» **Work to be completed**:
Rewrite the lines of every record with "phylum" changed to "division" and everything else left as it is. Leave the pictures out.

(Stored entries)
####
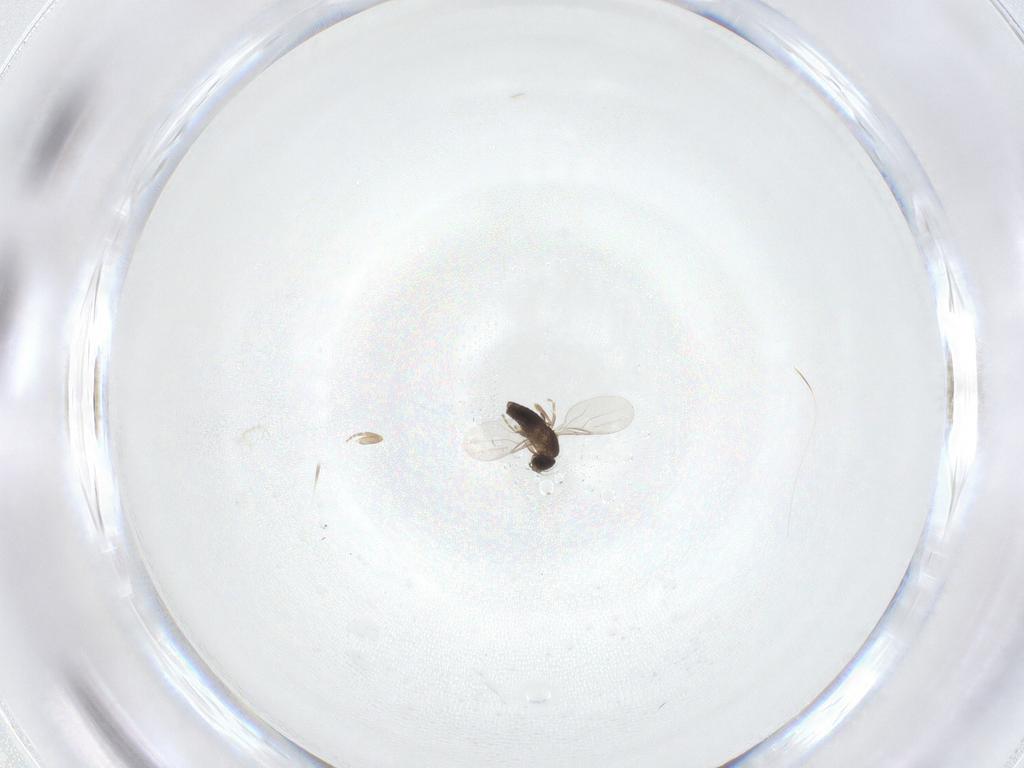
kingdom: Animalia
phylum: Arthropoda
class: Insecta
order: Diptera
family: Phoridae
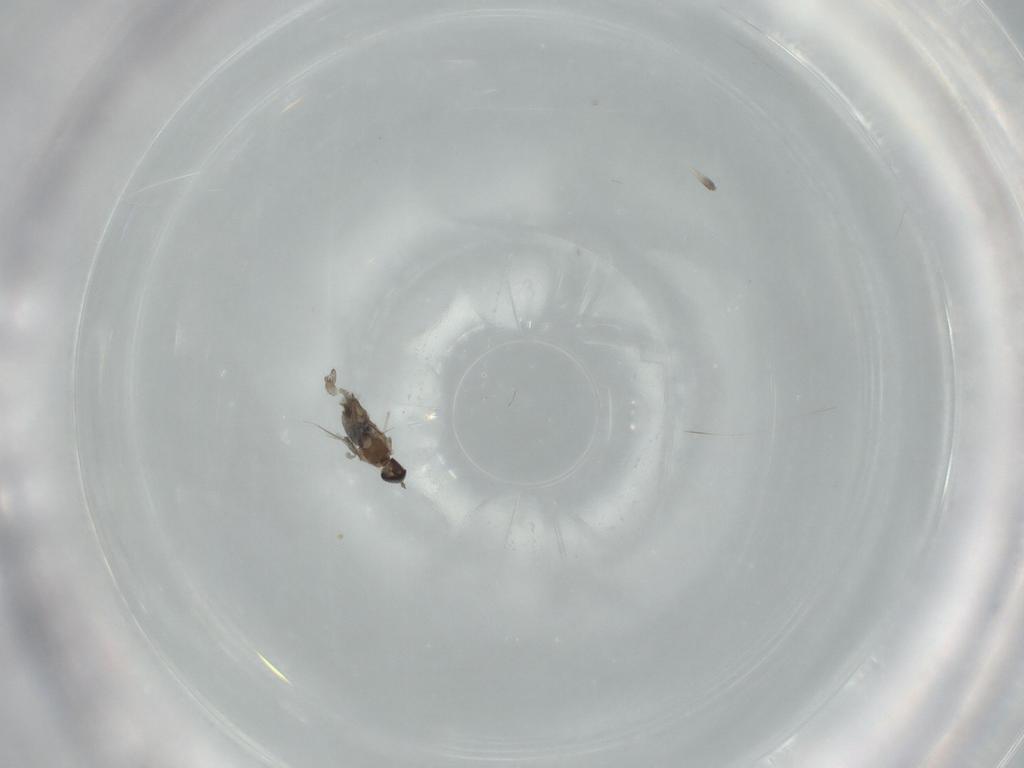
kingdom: Animalia
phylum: Arthropoda
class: Insecta
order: Diptera
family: Cecidomyiidae
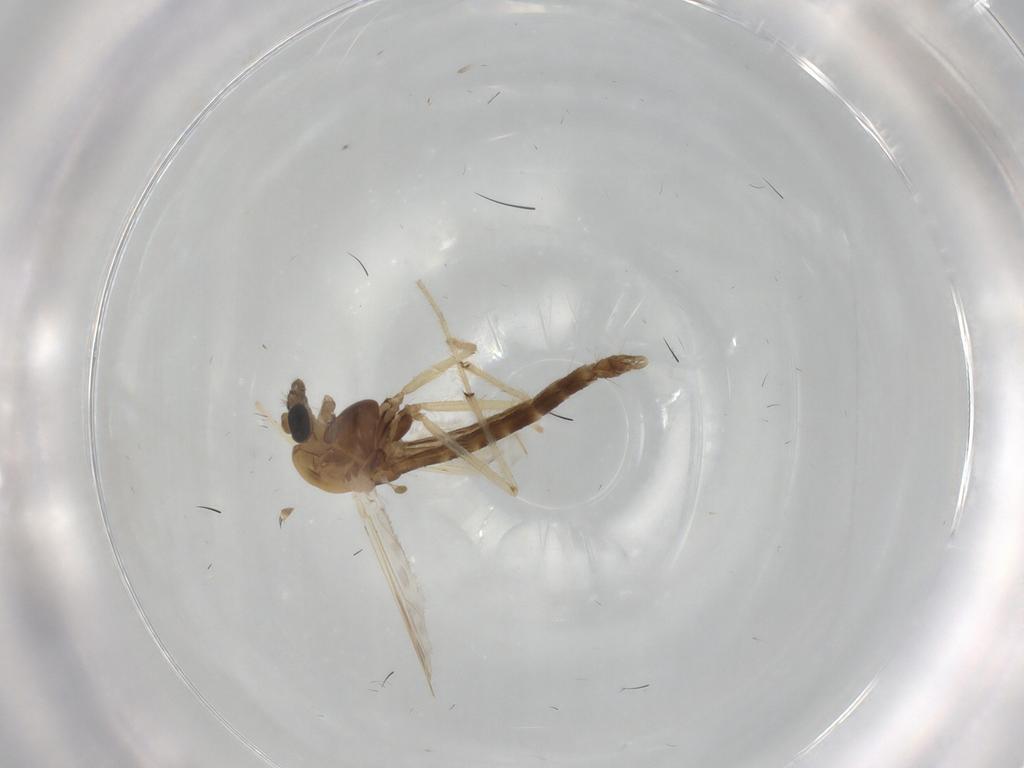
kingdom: Animalia
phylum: Arthropoda
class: Insecta
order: Diptera
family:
####
» **Correct result**:
kingdom: Animalia
division: Arthropoda
class: Insecta
order: Diptera
family: Phoridae
kingdom: Animalia
division: Arthropoda
class: Insecta
order: Diptera
family: Cecidomyiidae
kingdom: Animalia
division: Arthropoda
class: Insecta
order: Diptera
family:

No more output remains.